KUALA LUMPUR (July 30): Cross-border investment volumes are projected to rise by over 33% in 2H2024, driven by anticipated Federal Reserve rate cuts favouring commercial real estate investments, with Australia leading the region, with a projected 129% increase during the period, according to real estate consultancy Knight Frank.
Meanwhile, for the full year, Australia is expected to attract 36% of total cross-border flows, making it the top destination.
“In 2Q2024 alone, Australia received US$1.9 billion in international capital, a 2.5-fold increase from 1Q2024,” said Knight Frank Malaysia’s global head, capital markets Neil Brookes.
“The office sector was the main driver, accounting for 63% of total transactions. A standout transaction was Mitsui Fudosan’s acquisition of a 66% stake in 55 Pitt Street for US$879.4 million,” he said in a statement on Tuesday.

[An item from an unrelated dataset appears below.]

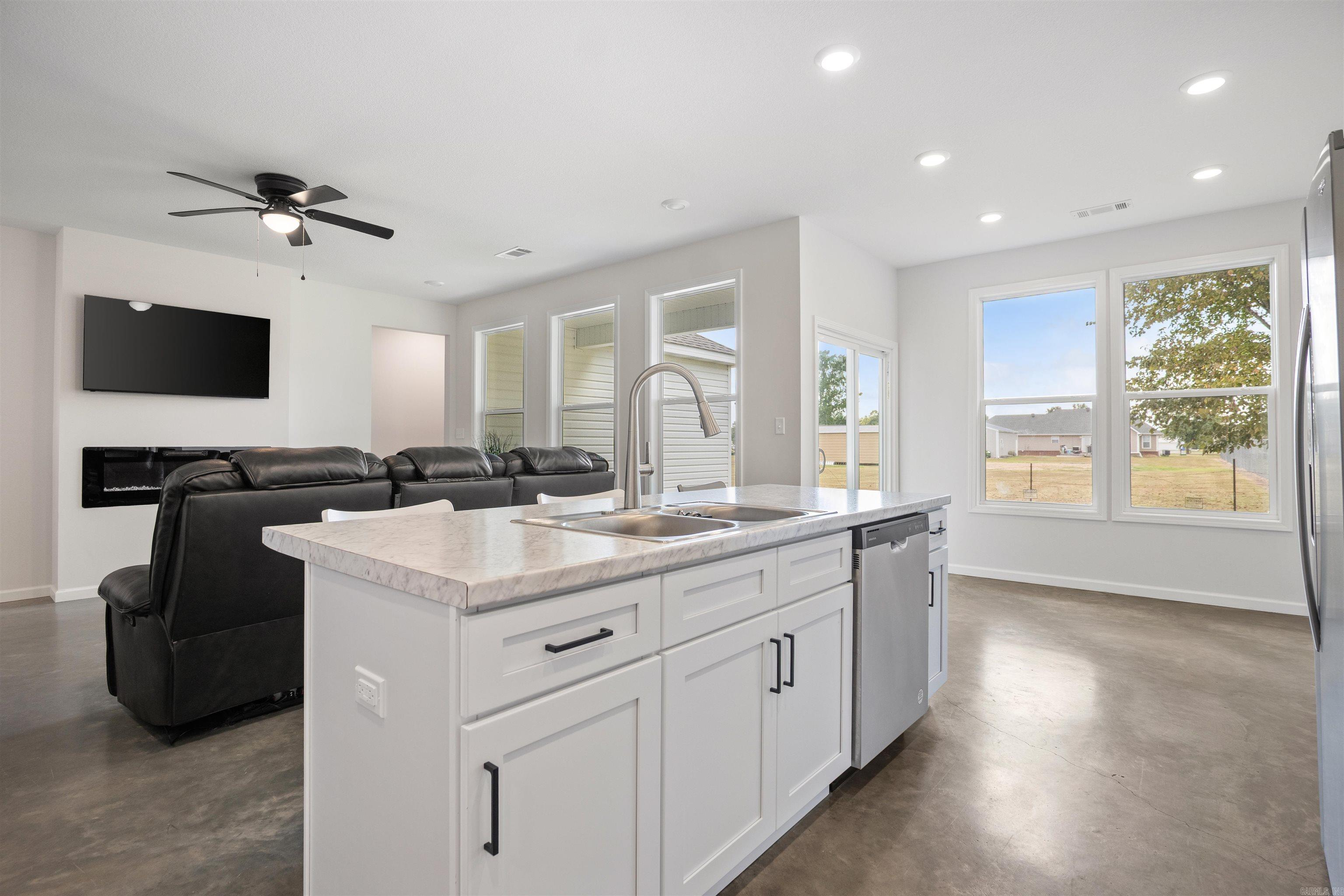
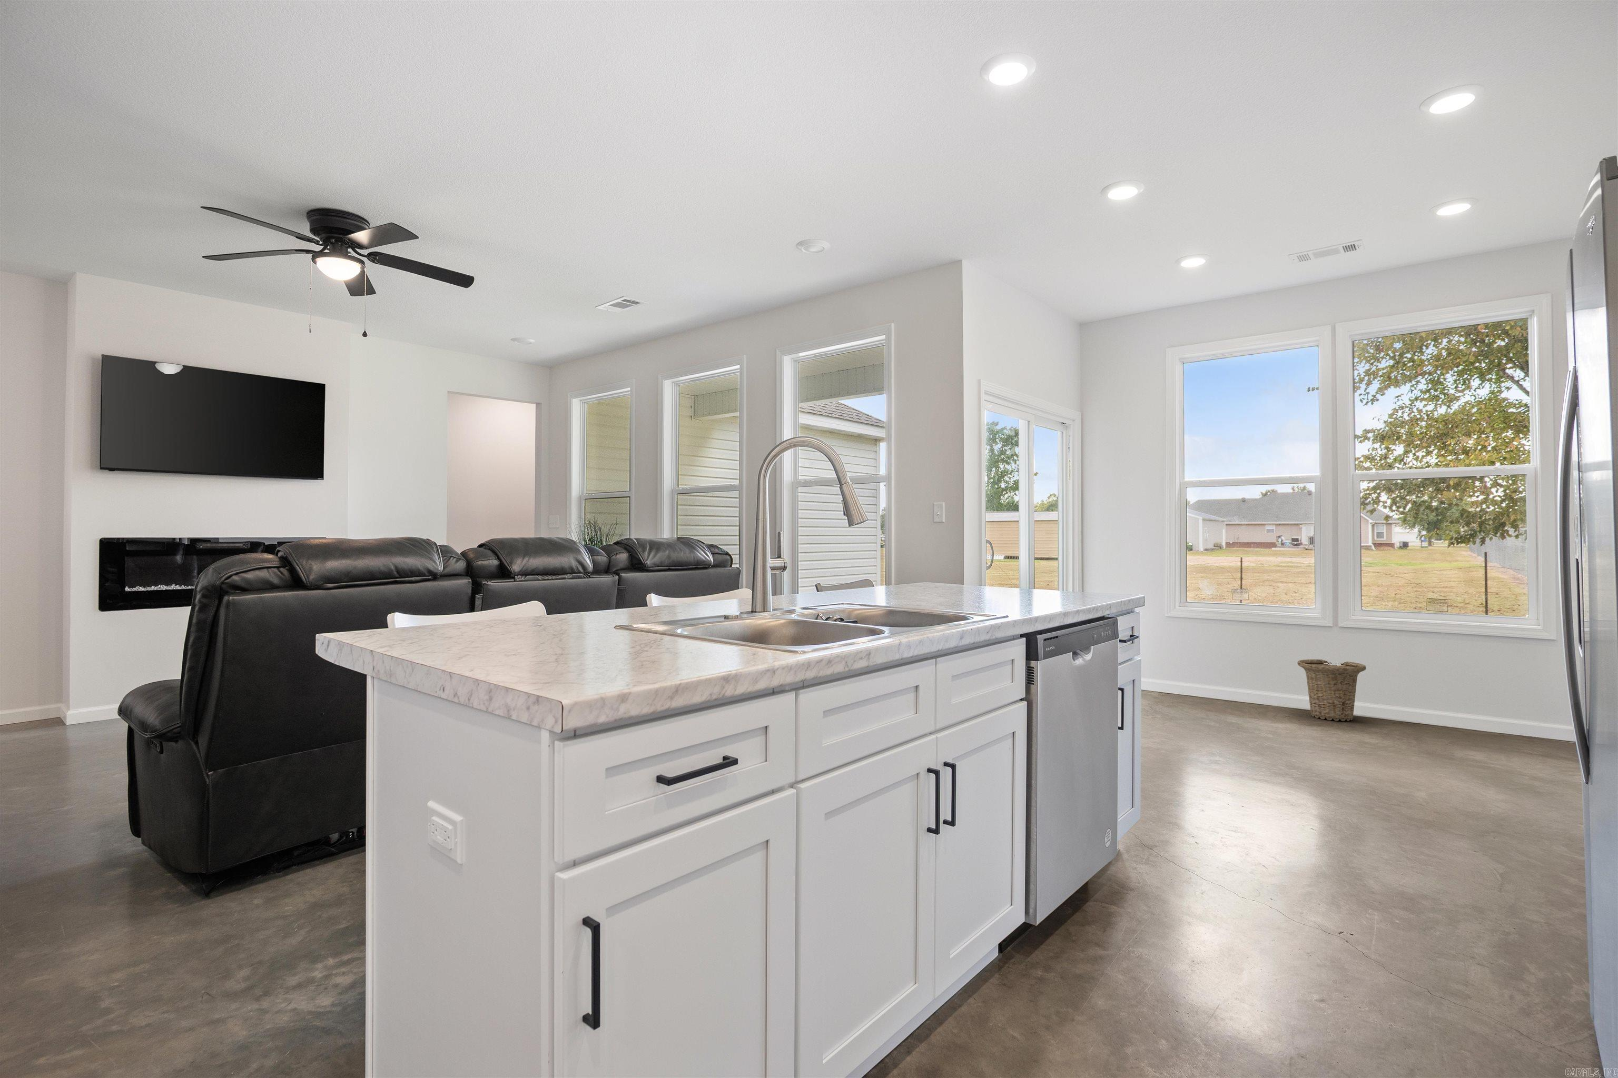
+ basket [1298,659,1366,722]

Besides, transaction volumes are forecasted to reach 30% in the office sector, with Australia and Japan nearly doubling their 2023 levels. The industrial sector is anticipated to rebound but stay below its five-year average, while India is on track for its second-best year, following 2021.
In the interim, the living sector is projected to exceed its five-year average, with Australia poised for its best year on record.

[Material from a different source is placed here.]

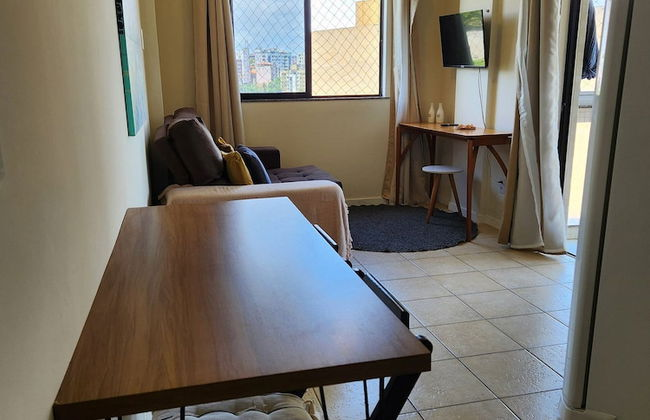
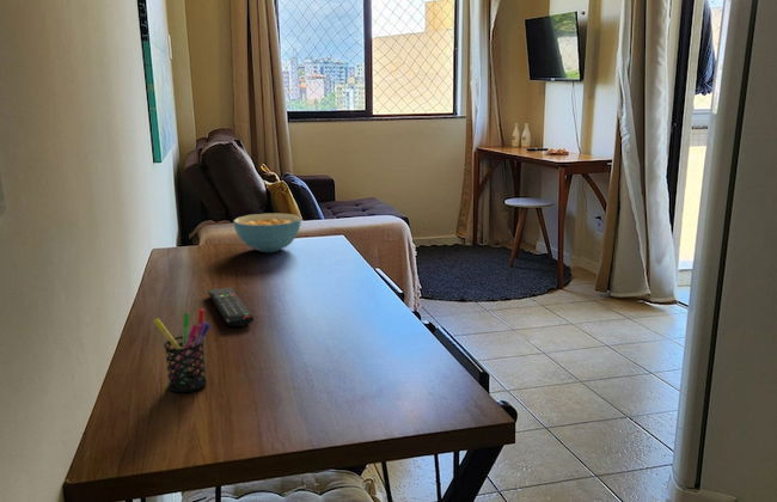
+ pen holder [153,307,212,393]
+ remote control [207,286,255,327]
+ cereal bowl [232,213,302,253]
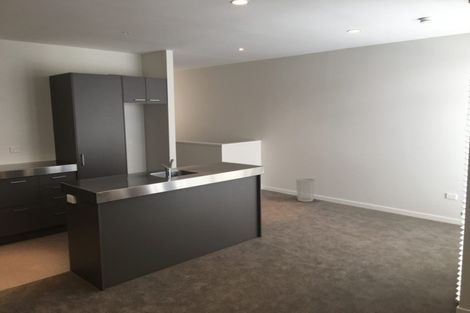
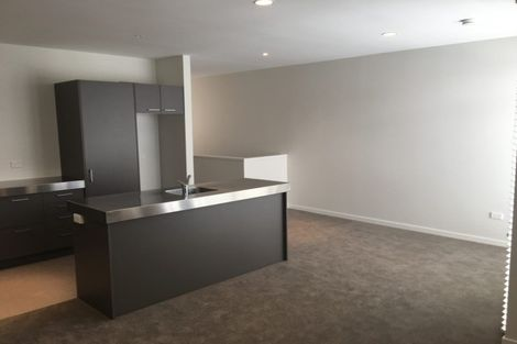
- waste bin [296,178,315,203]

Touching on the Japan and Singapore front, Brookes noted that Japan is set to attract 23% of cross-border investment flows in 2024, driven by its favourable long-term prospects, while Singapore’s real estate market remains attractive, with cross-border investments making up 48% of total real estate investment volume in 1H2024, exceeding the 10-year average of 43% and reflecting strong global interest.
Delving into the impact of aggressive interest rate hikes that started in the second half of 2022 (2H2022), Knight Frank’s head of Asia-Pacific research Christine Li said it is evident that cross-border investments have sharply declined.
“With yields not expanding fast enough, and assets still being repriced, investors have exercised caution, focusing on opportunities within their national boundaries, rather than pursuing ventures in foreign markets,” she added.